* _Task_
From the line containing "G04 APERTURE LIST*" down to the final line of the entries below, restate each line word for word and add nothing.

[Stored items]

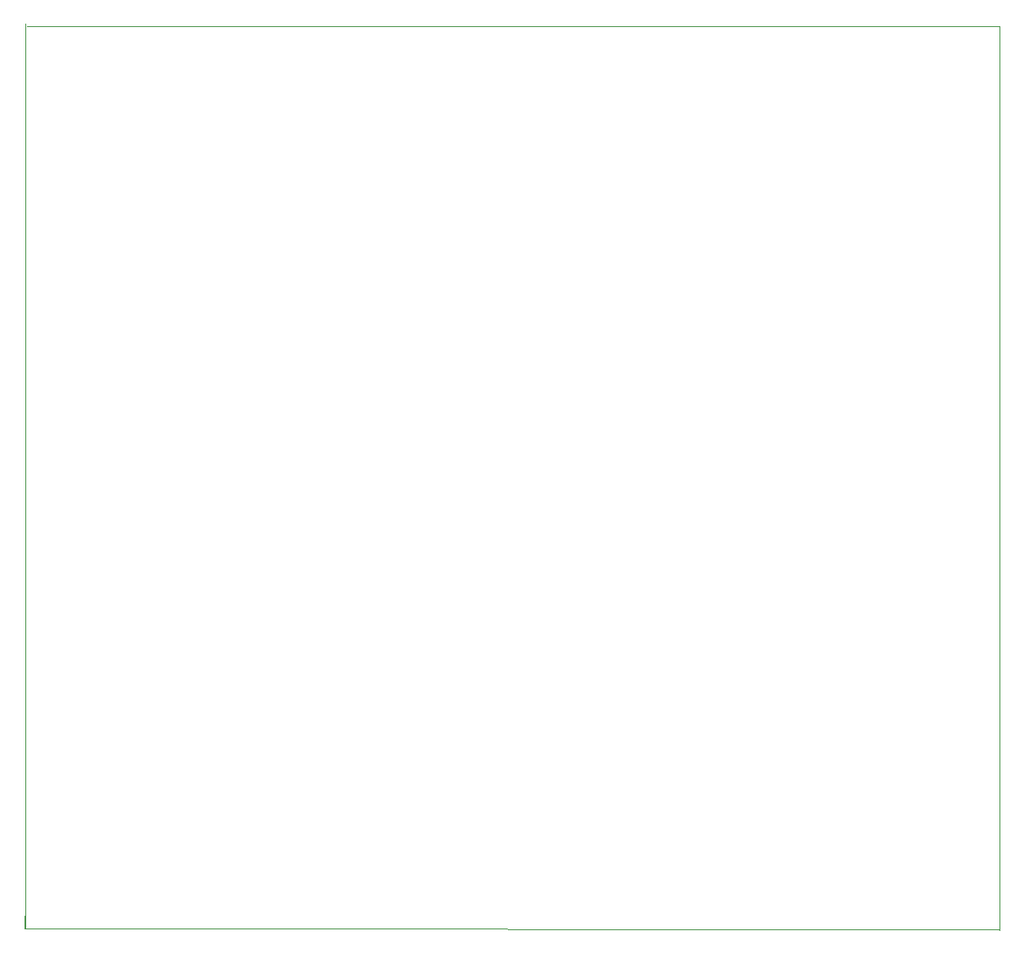
<source format=gbr>
%TF.GenerationSoftware,KiCad,Pcbnew,(5.0.0)*%
%TF.CreationDate,2018-11-17T19:21:28+09:00*%
%TF.ProjectId,ATTiny85-mppt,415454696E7938352D6D7070742E6B69,rev?*%
%TF.SameCoordinates,Original*%
%TF.FileFunction,Profile,NP*%
%FSLAX46Y46*%
G04 Gerber Fmt 4.6, Leading zero omitted, Abs format (unit mm)*
G04 Created by KiCad (PCBNEW (5.0.0)) date 11/17/18 19:21:28*
%MOMM*%
%LPD*%
G01*
G04 APERTURE LIST*
%ADD10C,0.100000*%
G04 APERTURE END LIST*
D10*
X44577000Y-113517680D02*
X44658280Y-110896400D01*
X142179040Y-113604040D02*
X44577000Y-113517680D01*
X44653200Y-113380520D02*
X44653200Y-22793960D01*
X142219680Y-23058120D02*
X142219680Y-113629440D01*
X44780200Y-23058120D02*
X142219680Y-23058120D01*
M02*

</source>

* _Answer below_
G04 APERTURE LIST*
%ADD10C,0.100000*%
G04 APERTURE END LIST*
D10*
X44577000Y-113517680D02*
X44658280Y-110896400D01*
X142179040Y-113604040D02*
X44577000Y-113517680D01*
X44653200Y-113380520D02*
X44653200Y-22793960D01*
X142219680Y-23058120D02*
X142219680Y-113629440D01*
X44780200Y-23058120D02*
X142219680Y-23058120D01*
M02*

</source>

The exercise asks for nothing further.